• **INPUT RECORDS**:

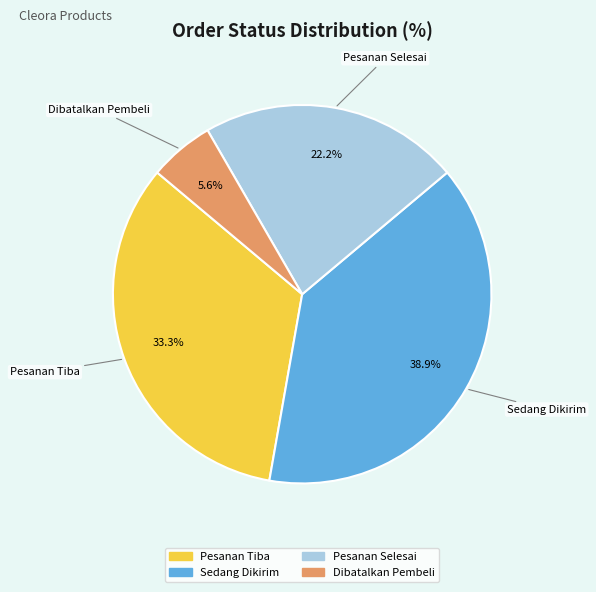

What is the ratio of the value at Pesanan Tiba to the value at Pesanan Selesai?

1.5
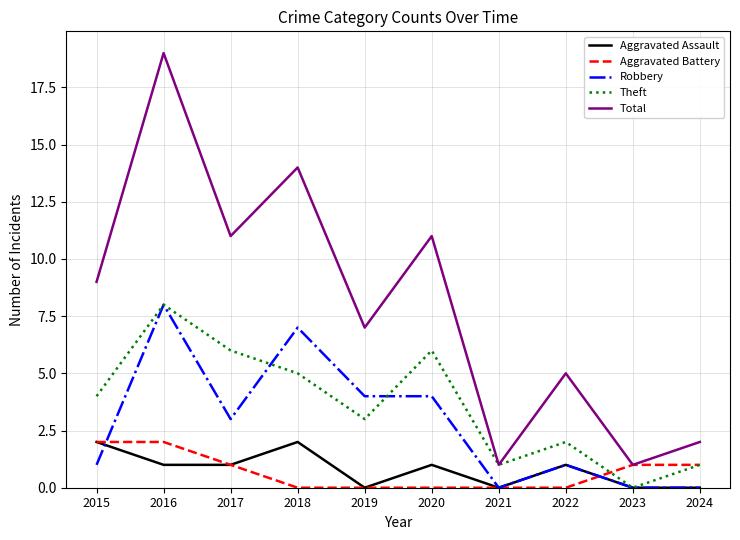

What is the difference between the maximum and minimum values in the Theft series?

8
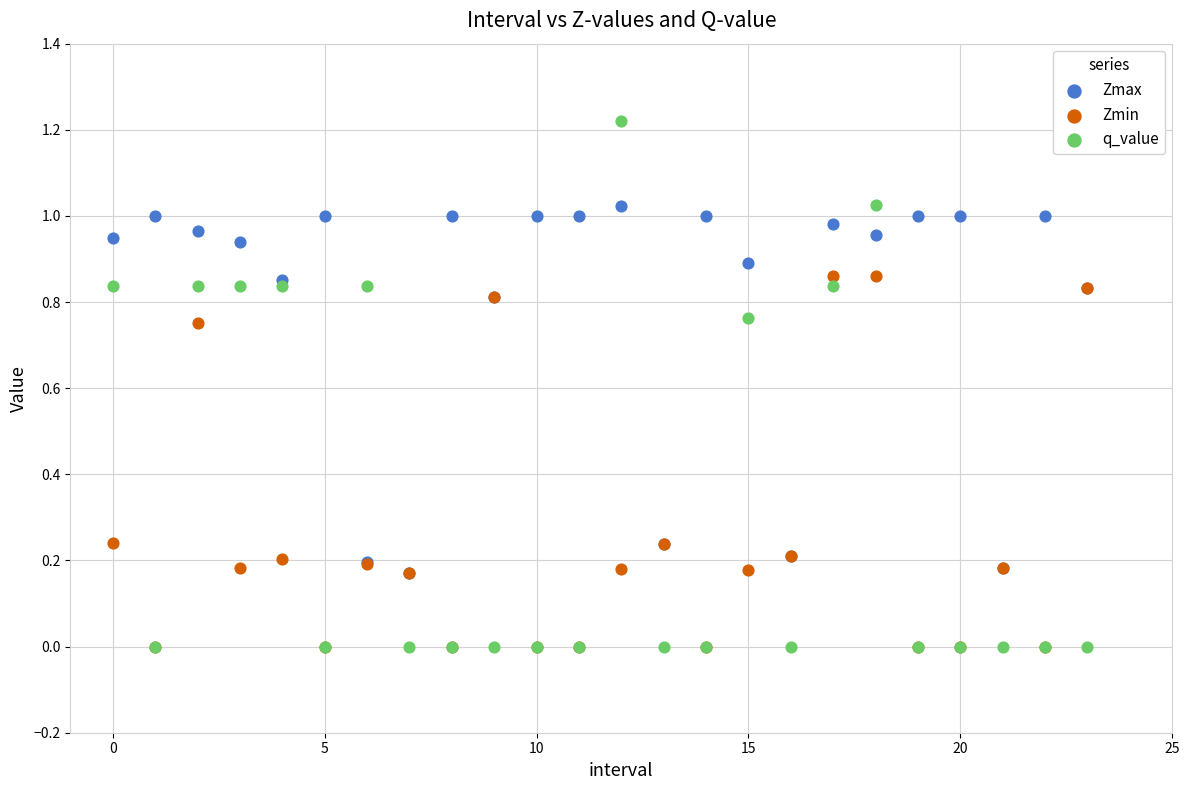

Which series contains the highest Y value?

q_value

• **WRITTEN TASK**:
Reproduce every row above verbatim, leaving out the pictures.

• **SOLUTION TO THIS EXERCISE**:
What is the ratio of the value at Pesanan Tiba to the value at Pesanan Selesai?

1.5

What is the difference between the maximum and minimum values in the Theft series?

8

Which series contains the highest Y value?

q_value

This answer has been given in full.